An ephemeral runner is a single-job runner created when a build queues and destroyed when the build finishes. Each job runs on a fresh container or VM with no state from prior jobs. Ephemeral patterns are common with Actions Runner Controller (ARC) for GitHub Actions, GitLab Kubernetes Executor for GitLab CI, and Karpenter or Cluster Autoscaler for Kubernetes-native scaling. They eliminate idle compute charges at the cost of cold-start latency per job.

What is Actions Runner Controller?

Actions Runner Controller (ARC) is GitHub's official Kubernetes operator for hosting GitHub Actions self-hosted runners.

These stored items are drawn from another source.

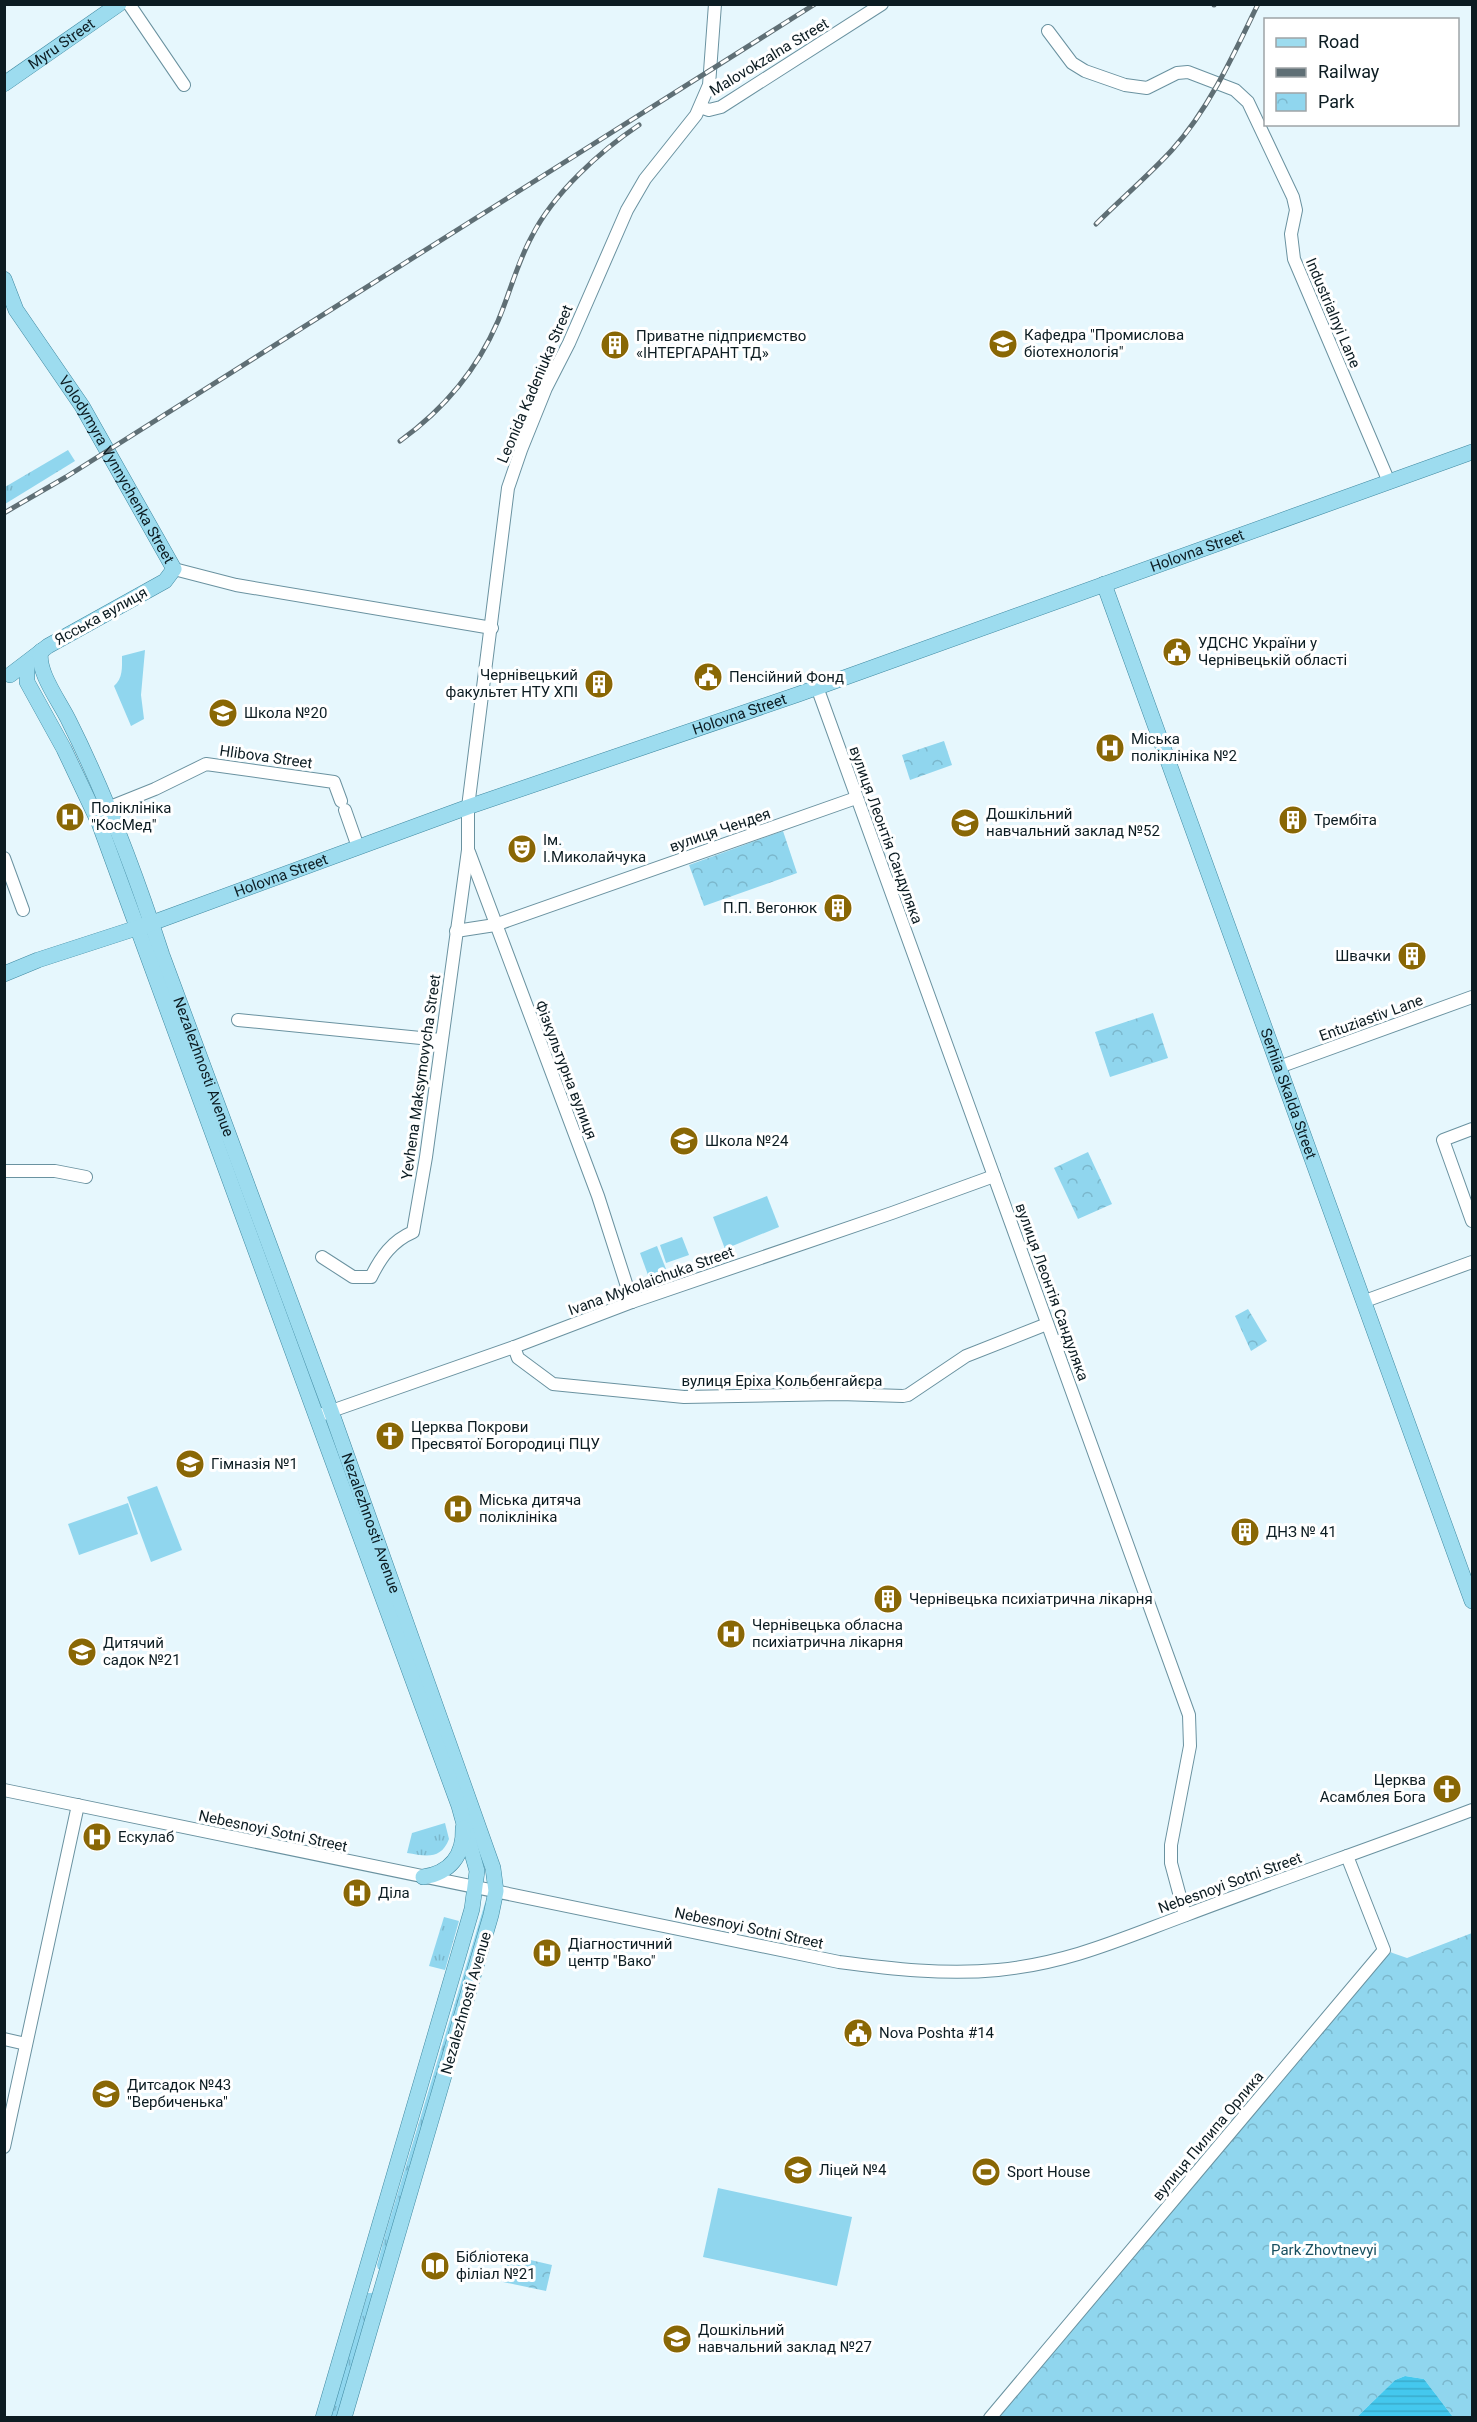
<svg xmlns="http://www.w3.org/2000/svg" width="1477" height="2422" font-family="Roboto,sans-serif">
	<defs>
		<pattern id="grass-tufts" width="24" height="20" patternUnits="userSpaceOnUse" patternTransform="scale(1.5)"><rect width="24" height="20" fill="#90d6ee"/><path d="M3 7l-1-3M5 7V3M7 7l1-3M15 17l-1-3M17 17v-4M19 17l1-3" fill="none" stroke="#7bb7cc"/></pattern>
		<pattern id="park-crowns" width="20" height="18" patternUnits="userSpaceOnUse" patternTransform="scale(1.5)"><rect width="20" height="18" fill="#90d6ee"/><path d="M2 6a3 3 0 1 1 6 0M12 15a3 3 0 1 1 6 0" fill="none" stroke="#7bb7cc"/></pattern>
		<pattern id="water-rules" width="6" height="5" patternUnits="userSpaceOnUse" patternTransform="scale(1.5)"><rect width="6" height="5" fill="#44c8ee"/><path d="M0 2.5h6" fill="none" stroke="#3aabcc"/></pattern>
	</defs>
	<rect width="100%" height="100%" fill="#e6f7fd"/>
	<g fill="url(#grass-tufts)">
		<path d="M68,450l7,11 -70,43v-17z"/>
		<path d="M445,1823l4,16c-8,21 -23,17 -42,14l5,-20z"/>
		<path d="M485,1903l2,3 -107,363h-2l-1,-4 9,-33z"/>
		<path d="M444,1917l15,4 -14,49 -16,-4z"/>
		<path d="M368,2293h5v5l-36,119 -7,1z"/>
	</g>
	<g fill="url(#park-crowns)">
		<path d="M944,741l8,24 -42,15 -8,-25z"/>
		<path d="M783,831l14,42 -93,33 -15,-41z"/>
		<path d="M1153,1013l15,45 -58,19 -15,-45z"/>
		<path d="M1088,1152l24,52 -34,15 -24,-51z"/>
		<path d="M1248,1309l19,32 -16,10 -16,-35z"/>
		<path d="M1472,1933v484h-19l-29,-38 -19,-3 -10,4 -38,37 -370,1 397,-468 23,8z"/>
		<path d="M509,2255l43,10 -6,26 -43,-9z"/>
	</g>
	<g fill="#90d6ee">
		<path d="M145,650l-4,45 3,24 -13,7 -17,-40c9,-8 8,-18 8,-30z"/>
		<path d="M767,1196l12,31 -54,22 -12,-32z"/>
		<path d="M682,1237l7,18 -23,8 -6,-18z"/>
		<path d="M657,1246l9,23 -18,6 -8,-22z"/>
		<path d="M157,1486l25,64 -31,12 -24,-65z"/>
		<path d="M128,1503l10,31 -59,21 -11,-31z"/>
		<path d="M718,2188l134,29 -15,69 -134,-29z"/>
	</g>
	<path fill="url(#water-rules)" d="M1405,2376l19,3 29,38h-96l38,-37z"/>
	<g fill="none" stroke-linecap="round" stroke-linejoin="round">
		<g stroke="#6a92a0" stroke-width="14">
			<g id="minor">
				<path d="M129,4l55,81"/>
				<path d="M1048,31l24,32 13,8 40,14 22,3 30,-15 11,-1 47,18 13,12 45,95 3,13 -5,24 3,25 95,223"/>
				<path d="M700,107l9,3 12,-3 161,-103"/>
				<path d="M174,569l62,16 256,43"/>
				<path d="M817,687l372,1028 1,31 -19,99v18l14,52"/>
				<path d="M110,807l45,-18 51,-25 128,18 7,19"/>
				<path d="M345,810l13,37"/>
				<path d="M469,852l129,344 34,106"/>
				<path d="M4,858l19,52"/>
				<path d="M456,931l39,-6 361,-127"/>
				<path d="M238,1020l203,20"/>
				<path d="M1279,1067l193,-70"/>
				<path d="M1472,1129l-29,11 29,81"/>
				<path d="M4,1171h51l31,6"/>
				<path d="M322,1257l31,20h18c10,-20 21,-36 42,-45l13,-75 42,-307v-43l40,-319 13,-38 25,-62 23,-45 58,-133 18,-31 51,-64 13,-30 6,-81"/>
				<path d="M1365,1301l107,-39"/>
				<path d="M514,1347l4,11 35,26 131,13 156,-3 63,2 5,-1 58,-39 81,-32"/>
				<path d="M323,1414l191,-67 118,-45 260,-89 102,-37"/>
				<path d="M4,1790l835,172c53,7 106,13 159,8 71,-7 123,-31 188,-55 95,-36 191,-69 286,-105"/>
				<path d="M4,2039l22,5"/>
				<path d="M4,2147l74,-342"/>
				<path d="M990,2418l394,-468 -37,-94"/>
			</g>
		</g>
		<g stroke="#3f89a1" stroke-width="16">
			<g id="major">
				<path id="s1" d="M4,84l115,-80"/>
				<path id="s2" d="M4,279l12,31 66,96 92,163 -9,12 -117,65 -38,29"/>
				<path id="s3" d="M1104,584l368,1017"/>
				<path id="s4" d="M41,651c-5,20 19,51 28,70 38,76 67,154 93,234l169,456 162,457 3,23 -5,24 -147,503"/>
				<path d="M27,663v19l37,67 35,74 360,983 18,65 -5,38 -149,509"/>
				<path id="s5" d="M4,974l34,-14 114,-37 316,-116 331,-113 673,-242"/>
				<path d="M423,1877c27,-4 41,-22 40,-49"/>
			</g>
		</g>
		<use href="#minor" stroke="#fff" stroke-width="12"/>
		<use href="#major" stroke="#9ddcef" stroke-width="15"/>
		<g stroke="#5f6f75" stroke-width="5">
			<g id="rail">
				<path d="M1214,5v-1"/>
				<path d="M1096,224c25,-25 52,-48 76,-74 37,-41 62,-96 86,-146"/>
				<path d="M400,441c43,-31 77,-71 98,-120 12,-28 19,-58 34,-85 21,-42 68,-85 107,-111"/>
				<path d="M4,513l62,-36 749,-473"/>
			</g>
		</g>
		<use href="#rail" stroke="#fff" stroke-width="3" stroke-dasharray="9" stroke-linecap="butt"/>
	</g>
	<defs>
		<g id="university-disc" transform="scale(1.5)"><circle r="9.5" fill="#896705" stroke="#fff"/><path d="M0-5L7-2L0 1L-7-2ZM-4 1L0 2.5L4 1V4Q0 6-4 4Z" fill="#fff"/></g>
		<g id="building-disc" transform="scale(1.5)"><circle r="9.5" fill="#896705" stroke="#fff"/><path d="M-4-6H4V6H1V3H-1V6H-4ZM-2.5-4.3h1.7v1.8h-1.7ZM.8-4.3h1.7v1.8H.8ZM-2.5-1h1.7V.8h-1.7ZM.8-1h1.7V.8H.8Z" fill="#fff"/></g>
		<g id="civic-disc" transform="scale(1.5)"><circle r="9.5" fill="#896705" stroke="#fff"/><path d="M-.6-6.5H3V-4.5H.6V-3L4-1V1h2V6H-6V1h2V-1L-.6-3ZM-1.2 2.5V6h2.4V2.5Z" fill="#fff"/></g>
		<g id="school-disc" transform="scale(1.5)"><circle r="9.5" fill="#896705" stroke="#fff"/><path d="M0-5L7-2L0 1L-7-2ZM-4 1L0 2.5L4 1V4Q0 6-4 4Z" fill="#fff"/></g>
		<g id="hospital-disc" transform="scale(1.5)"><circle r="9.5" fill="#896705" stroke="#fff"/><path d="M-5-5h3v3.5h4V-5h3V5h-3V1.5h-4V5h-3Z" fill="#fff"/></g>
		<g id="theatre-disc" transform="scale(1.5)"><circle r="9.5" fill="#896705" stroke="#fff"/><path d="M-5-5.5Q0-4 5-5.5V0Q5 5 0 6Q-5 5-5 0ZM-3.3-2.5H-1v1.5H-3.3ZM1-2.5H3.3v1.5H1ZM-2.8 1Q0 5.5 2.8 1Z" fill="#fff"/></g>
		<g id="church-disc" transform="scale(1.5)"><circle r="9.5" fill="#896705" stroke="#fff"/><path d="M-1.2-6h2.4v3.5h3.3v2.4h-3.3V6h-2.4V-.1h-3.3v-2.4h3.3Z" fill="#fff"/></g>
		<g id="stadium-disc" transform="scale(1.5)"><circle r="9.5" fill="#896705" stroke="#fff"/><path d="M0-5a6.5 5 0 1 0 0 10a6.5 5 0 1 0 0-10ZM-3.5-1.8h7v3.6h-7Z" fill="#fff"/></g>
		<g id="library-disc" transform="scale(1.5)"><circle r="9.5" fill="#896705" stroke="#fff"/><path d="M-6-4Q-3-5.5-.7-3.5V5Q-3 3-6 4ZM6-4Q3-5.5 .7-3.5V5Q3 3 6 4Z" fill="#fff"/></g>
	</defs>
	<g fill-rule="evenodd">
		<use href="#university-disc" x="1003" y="344"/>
		<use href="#building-disc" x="615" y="345"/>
		<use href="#civic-disc" x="1177" y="652"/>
		<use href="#civic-disc" x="708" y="677"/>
		<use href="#building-disc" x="599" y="684"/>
		<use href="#school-disc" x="223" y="713"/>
		<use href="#hospital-disc" x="1110" y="748"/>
		<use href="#hospital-disc" x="70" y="817"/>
		<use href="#building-disc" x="1293" y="820"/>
		<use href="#school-disc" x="965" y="823"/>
		<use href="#theatre-disc" x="522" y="849"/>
		<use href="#building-disc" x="838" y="908"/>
		<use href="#building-disc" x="1412" y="956"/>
		<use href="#school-disc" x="684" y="1141"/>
		<use href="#church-disc" x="390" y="1436"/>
		<use href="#school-disc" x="190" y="1464"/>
		<use href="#hospital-disc" x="458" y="1509"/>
		<use href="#building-disc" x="1245" y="1532"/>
		<use href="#building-disc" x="888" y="1599"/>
		<use href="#hospital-disc" x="731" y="1634"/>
		<use href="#school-disc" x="82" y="1652"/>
		<use href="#church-disc" x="1447" y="1789"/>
		<use href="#hospital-disc" x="97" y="1837"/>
		<use href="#hospital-disc" x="357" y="1893"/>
		<use href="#hospital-disc" x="547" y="1953"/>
		<use href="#civic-disc" x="858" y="2033"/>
		<use href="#school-disc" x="106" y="2094"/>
		<use href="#school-disc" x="798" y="2170"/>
		<use href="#stadium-disc" x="986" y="2172"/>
		<use href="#library-disc" x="435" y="2266"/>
		<use href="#school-disc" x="677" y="2339"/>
	</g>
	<g text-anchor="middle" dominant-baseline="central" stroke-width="6" stroke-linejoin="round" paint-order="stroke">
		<g font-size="15" fill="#0c1c22" stroke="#fff">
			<text stroke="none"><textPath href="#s1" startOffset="70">Myru Street</textPath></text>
			<text transform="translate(769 57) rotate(-31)">Malovokzalna Street</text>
			<text transform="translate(1333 313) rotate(67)">Industrialnyi Lane</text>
			<text transform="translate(535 384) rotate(-67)">Leonida Kadeniuka Street</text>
			<text stroke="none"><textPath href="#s2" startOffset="222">Volodymyra Vynnychenka Street</textPath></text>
			<text stroke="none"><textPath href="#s5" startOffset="1266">Holovna Street</textPath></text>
			<text transform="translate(101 616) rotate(-29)">Ясська вулиця</text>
			<text stroke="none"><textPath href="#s5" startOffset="780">Holovna Street</textPath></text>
			<text transform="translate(266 757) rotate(8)">Hlibova Street</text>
			<text transform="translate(720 830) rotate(-19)">вулиця Чендея</text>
			<text transform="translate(886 835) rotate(70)">вулиця Леонтія Сандуляка</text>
			<text stroke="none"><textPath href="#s5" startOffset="294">Holovna Street</textPath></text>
			<text transform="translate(1371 1018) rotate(-20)">Entuziastiv Lane</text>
			<text stroke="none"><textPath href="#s4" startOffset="448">Nezalezhnosti Avenue</textPath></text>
			<text transform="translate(566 1070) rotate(69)">Фізкультурна вулиця</text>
			<text transform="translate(421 1077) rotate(-82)">Yevhena Maksymovycha Street</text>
			<text stroke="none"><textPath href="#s3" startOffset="542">Serhiia Skalda Street</textPath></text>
			<text transform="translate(651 1281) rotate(-20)">Ivana Mykolaichuka Street</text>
			<text transform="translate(1052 1292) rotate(70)">вулиця Леонтія Сандуляка</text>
			<text x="782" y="1381">вулиця Еріха Кольбенгайєра</text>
			<text stroke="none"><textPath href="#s4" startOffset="934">Nezalezhnosti Avenue</textPath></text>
			<text transform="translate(273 1831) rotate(12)">Nebesnoyi Sotni Street</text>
			<text transform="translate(1230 1883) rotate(-20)">Nebesnoyi Sotni Street</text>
			<text transform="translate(749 1928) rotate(12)">Nebesnoyi Sotni Street</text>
			<text transform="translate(466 2003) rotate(-74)">Nezalezhnosti Avenue</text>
			<text transform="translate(1208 2136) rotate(-50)">вулиця Пилипа Орлика</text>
		</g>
		<g font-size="15" fill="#0c1c22" stroke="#fff" text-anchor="start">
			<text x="1024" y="335">Кафедра "Промислова<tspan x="1024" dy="17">біотехнологія"</tspan></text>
			<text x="636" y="336">Приватне підприємство<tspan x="636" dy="17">«ІНТЕРГАРАНТ ТД»</tspan></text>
			<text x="1198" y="643">УДСНС України у<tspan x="1198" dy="17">Чернівецькій області</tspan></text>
			<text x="578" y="675" text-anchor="end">Чернівецький<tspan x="578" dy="17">факультет НТУ ХПІ</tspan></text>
			<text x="729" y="677">Пенсійний Фонд</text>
			<text x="244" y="713">Школа №20</text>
			<text x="1131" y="739">Міська<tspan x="1131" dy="17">поліклініка №2</tspan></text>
			<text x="91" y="808">Поліклініка<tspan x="91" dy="17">"КосМед"</tspan></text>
			<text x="986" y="814">Дошкільний<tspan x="986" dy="17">навчальний заклад №52</tspan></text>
			<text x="1314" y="820">Трембіта</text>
			<text x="543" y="840">Ім.<tspan x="543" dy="17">І.Миколайчука</tspan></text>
			<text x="817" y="908" text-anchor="end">П.П. Вегонюк</text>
			<text x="1391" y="956" text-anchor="end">Швачки</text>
			<text x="705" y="1141">Школа №24</text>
			<text x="411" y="1427">Церква Покрови<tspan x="411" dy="17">Пресвятої Богородиці ПЦУ</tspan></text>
			<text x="211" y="1464">Гімназія №1</text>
			<text x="479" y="1500">Міська дитяча<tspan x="479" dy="17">поліклініка</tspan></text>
			<text x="1266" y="1532">ДНЗ № 41</text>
			<text x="909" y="1599">Чернівецька психіатрична лікарня</text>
			<text x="752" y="1625">Чернівецька обласна<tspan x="752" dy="17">психіатрична лікарня</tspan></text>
			<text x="103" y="1643">Дитячий<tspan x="103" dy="17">садок №21</tspan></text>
			<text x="1426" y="1780" text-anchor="end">Церква<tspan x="1426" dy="17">Асамблея Бога</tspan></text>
			<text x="118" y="1837">Ескулаб</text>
			<text x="378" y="1893">Діла</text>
			<text x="568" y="1944">Діагностичний<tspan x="568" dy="17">центр "Вако"</tspan></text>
			<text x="879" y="2033">Nova Poshta #14</text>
			<text x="127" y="2085">Дитсадок №43<tspan x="127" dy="17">"Вербиченька"</tspan></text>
			<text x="819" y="2170">Ліцей №4</text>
			<text x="1007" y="2172">Sport House</text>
			<text x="456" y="2257">Бібліотека<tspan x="456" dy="17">філіал №21</tspan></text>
			<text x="698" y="2330">Дошкільний<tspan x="698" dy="17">навчальний заклад №27</tspan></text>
		</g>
		<g font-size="15" fill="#195060" stroke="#fff">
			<text x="1324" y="2250">Park Zhovtnevyi</text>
		</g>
	</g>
	<rect width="1477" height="2422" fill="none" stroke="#0c1c22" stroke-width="12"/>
	<rect x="1264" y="18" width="195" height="108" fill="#ffffff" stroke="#9ea4a7" stroke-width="1.5"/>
	<rect x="1276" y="38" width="30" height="9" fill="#9ddcef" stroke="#9ea4a7" stroke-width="1.5"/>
	<text x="1318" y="48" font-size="18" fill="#0c1c22">Road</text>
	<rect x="1276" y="68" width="30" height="9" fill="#5f6f75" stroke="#9ea4a7" stroke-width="1.5"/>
	<text x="1318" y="78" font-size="18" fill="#0c1c22">Railway</text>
	<rect x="1276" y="93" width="30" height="18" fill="url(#park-crowns)" stroke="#9ea4a7" stroke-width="1.5"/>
	<text x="1318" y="108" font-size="18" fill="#0c1c22">Park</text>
</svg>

ARC watches for queued workflows and dynamically provisions runner pods to handle them, then terminates the pods when the job completes. It supports horizontal pod autoscaling, runner groups for permission boundaries, and runs on any Kubernetes cluster (EKS, GKE, AKS, on-prem).

What does Karpenter add to CI runner pools?

Karpenter is a Kubernetes node autoscaler that provisions EC2 instances on demand based on pod requirements. For CI runner pools using ARC, Karpenter adds the EC2 layer: when a runner pod is queued and no node has capacity, Karpenter spins up an EC2 instance. When pods finish and capacity is no longer needed, nodes are scaled down. The combination ARC plus Karpenter gives true ephemeral runner economics on AWS.

What is the cold-start cost of ephemeral runners?

Two parts. EC2 instance spin-up: 60-120 seconds depending on instance type and AMI. Pod startup on existing nodes: 5-30 seconds depending on container image size. Total cold-start latency for the slow path (new node): 90-180 seconds added to job queue time. For warm path (pod on existing node): 10-30 seconds. Per developer-wait-time math, 90 seconds extra wait per build at 5 pushes/dev/day at 25 devs is 31 hours/month or roughly $1,250 in payroll value, which often offsets the compute savings on smaller deployments.

When are ephemeral runners cheaper than always-on?

When utilisation of always-on capacity is below 40-50%. Always-on runners pay for 720 hours/month regardless of how busy they are. Ephemeral runners pay only for active build time. A team running 80 hours/month of builds (12% utilisation of one runner) wastes 88% of always-on capacity. The same workload on ephemeral pays for 80 hours of EC2, roughly $25 vs $30 for the always-on. The crossover is at ~40-50% utilisation; below that, ephemeral wins.